# Task A:
Can you summarize the IRB policy text in three sentences?
# Task B:
Could you write the next part of the IRB policy text, starting after its final sentence?

For research involving more than minimal risk to the participants, the IRB will appoint by name an IRB Safety Monitor to:
  1. receive and review reports (as described above) and

  2. conduct other oversight of the progress of the research (e.g. recruitment, enrollment, data collection, or data storage and analysis), as described by the IRB.

The IRB Safety Monitor will be qualified by education and/or experience to competently review the notifications sent to the IRB and to conduct the oversight measures of the particular research activities being conducted. This may require the IRB Safety Monitor in some projects to be a credentialed physician, dentist, or other healthcare provider. The IRB Safety Monitor may not be part of the research team but may be a member of the IRB.

The IRB Safety Monitor has the authority to take immediate action to suspend IRB approval of research activities on behalf of the IRB as necessary to protect the safety and well-being of research participants until the full IRB can assess the situation.



 

NONCOMPLIANCE

Without delay and no later than 7 days, the PI must make a written report to the IRB Chair or his/her designee of each situation that the PI determines is “serious” or “continuingnoncompliance with policies or IRB requirements.

Noncompliance with policies or IRB requirements. Any act or omission that:

 1. is a violation of the human research protection program policies and procedures, federal regulations regarding human research (e.g. the Common Rule or FDA regulations), or written requirements or determinations of the IRB; and
 2. has the potential to adversely affect the rights and welfare of human participants.

Continuing. As the term relates to noncompliance with policies or IRB requirements, continuing means a situation involving all of the following criteria in sequence:
  1. an act of noncompliance with policies or IRB requirements;

  2. written notice of the noncompliance provided by the IRB to the PI;

  3. the passage of a reasonable time period to allow corrective action or avoidance of further noncompliance; and

  4. a subsequent and substantially similar act of noncompliance.

Serious. As the term relates to noncompliance with policies or IRB requirements, it is an act or omission that is a willful violation and that involves either:

  1. knowingly providing false information to the IRB;

  2. the development of a clear increased risk of a serious adverse event; or

  3. is simply determined by the IRB to be serious.

The IRB will determine whether other action is appropriate in order to protect the rights and welfare of human research participants and, if so, take such action in accordance with the relevant policies.

# Information supplied:
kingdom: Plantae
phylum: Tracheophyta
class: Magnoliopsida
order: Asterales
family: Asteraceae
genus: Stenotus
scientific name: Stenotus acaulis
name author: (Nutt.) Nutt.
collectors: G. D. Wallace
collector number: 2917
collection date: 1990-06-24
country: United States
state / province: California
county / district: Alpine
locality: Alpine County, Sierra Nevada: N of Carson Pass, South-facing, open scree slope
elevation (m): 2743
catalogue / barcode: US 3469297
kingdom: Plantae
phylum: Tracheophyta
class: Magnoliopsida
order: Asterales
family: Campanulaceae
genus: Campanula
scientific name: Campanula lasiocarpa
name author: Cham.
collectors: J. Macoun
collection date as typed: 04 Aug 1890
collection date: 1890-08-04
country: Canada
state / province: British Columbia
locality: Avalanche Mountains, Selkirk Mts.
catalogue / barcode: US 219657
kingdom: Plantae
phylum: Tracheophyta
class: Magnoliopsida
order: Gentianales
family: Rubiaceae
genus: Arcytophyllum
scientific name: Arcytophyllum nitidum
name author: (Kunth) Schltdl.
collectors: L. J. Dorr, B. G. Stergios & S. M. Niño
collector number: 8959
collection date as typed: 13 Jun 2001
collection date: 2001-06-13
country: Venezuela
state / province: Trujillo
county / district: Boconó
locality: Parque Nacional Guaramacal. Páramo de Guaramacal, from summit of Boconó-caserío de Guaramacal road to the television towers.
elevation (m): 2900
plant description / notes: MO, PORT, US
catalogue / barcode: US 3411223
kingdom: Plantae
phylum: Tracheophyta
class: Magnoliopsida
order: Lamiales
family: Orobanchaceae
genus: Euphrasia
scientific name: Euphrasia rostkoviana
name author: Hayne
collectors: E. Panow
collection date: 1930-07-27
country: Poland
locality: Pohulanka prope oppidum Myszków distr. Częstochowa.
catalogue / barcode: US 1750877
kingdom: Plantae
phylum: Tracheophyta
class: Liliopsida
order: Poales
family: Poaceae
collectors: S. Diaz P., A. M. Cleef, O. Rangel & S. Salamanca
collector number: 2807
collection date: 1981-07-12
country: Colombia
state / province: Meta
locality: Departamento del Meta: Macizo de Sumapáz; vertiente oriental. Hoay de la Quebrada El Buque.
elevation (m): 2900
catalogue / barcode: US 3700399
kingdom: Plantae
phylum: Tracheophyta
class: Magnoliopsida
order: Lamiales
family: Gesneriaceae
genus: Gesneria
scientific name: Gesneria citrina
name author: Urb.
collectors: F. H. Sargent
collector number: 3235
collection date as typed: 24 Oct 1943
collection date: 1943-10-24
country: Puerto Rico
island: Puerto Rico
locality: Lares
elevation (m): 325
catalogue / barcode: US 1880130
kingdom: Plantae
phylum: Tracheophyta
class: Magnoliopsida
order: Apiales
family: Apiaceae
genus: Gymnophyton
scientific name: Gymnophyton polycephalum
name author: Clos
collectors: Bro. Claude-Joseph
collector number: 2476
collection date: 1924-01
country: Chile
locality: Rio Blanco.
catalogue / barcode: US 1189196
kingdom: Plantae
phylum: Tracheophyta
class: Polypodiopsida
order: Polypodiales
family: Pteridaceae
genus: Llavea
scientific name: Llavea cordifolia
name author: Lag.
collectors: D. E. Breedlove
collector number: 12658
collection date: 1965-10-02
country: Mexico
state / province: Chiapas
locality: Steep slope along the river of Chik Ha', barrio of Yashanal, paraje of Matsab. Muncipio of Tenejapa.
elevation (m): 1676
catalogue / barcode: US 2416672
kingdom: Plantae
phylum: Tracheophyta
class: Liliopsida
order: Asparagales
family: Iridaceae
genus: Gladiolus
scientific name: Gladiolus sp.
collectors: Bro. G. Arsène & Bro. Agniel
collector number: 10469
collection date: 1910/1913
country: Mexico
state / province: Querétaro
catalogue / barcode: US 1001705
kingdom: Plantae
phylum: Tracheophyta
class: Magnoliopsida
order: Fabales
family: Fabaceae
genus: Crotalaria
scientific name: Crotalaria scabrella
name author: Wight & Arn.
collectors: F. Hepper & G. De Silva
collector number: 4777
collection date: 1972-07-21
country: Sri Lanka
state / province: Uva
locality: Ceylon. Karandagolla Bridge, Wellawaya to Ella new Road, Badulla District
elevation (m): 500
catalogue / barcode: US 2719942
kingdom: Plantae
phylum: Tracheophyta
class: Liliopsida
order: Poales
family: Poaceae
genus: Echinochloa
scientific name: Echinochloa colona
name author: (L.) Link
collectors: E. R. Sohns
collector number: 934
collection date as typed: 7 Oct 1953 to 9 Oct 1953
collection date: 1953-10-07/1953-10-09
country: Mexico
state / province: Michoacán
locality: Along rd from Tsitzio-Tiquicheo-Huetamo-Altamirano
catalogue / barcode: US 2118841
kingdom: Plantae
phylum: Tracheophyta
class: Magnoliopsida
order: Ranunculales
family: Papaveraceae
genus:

# Final answer A:
For research that involves more than minimal risk, the IRB appoints a qualified IRB Safety Monitor from outside the research team to review reports and oversee the research. This monitor may immediately suspend IRB approval to protect participants until the full IRB can assess the situation. The PI must report any serious or continuing noncompliance in writing to the IRB Chair or designee within 7 days, and the text defines noncompliance, continuing noncompliance (a similar repeat after written notice and time to correct) and serious noncompliance (a willful violation involving false information, a clear increased risk of a serious adverse event, or an IRB determination).

# Final answer B:
Research Misconduct (formerly known as misconduct in science or scientific misconduct). Research misconduct means fabrication, falsification, or plagiarism in proposing, performing, or reviewing research, or in reporting research results. It does not include honest error or honest differences in interpretations or judgments of data. Although the IRB may have a need to know the actions underlying any allegation of research misconduct in performing its functions relating to the protection of human participants, the procedures regarding to the institutional responsibilities regarding research misconduct are addressed in other University policies and involves the University Research Committee.



 

SUSPENSION OR TERMINATION OF APPROVAL

The IRB has authority to suspend or terminate its approval of research.

Suspension of approval means an action taken by the full IRB during the time period in which IRB approval is in effect and that fulfills all of the following criteria:

 1. is based on a determination that involves either:

             (a) serious or continuing noncompliance with policies or IRB requirements; or

             (b) unanticipated problem involving risk to participants or others;

 2. implements a cessation of approval to conduct research activities other than that necessary to protect the rights and welfare of the human participants as defined by the IRB; and
 3. contemplates a potential for approval to be granted upon the occurrence of some event or passage of time as expressed in the IRB determination letter.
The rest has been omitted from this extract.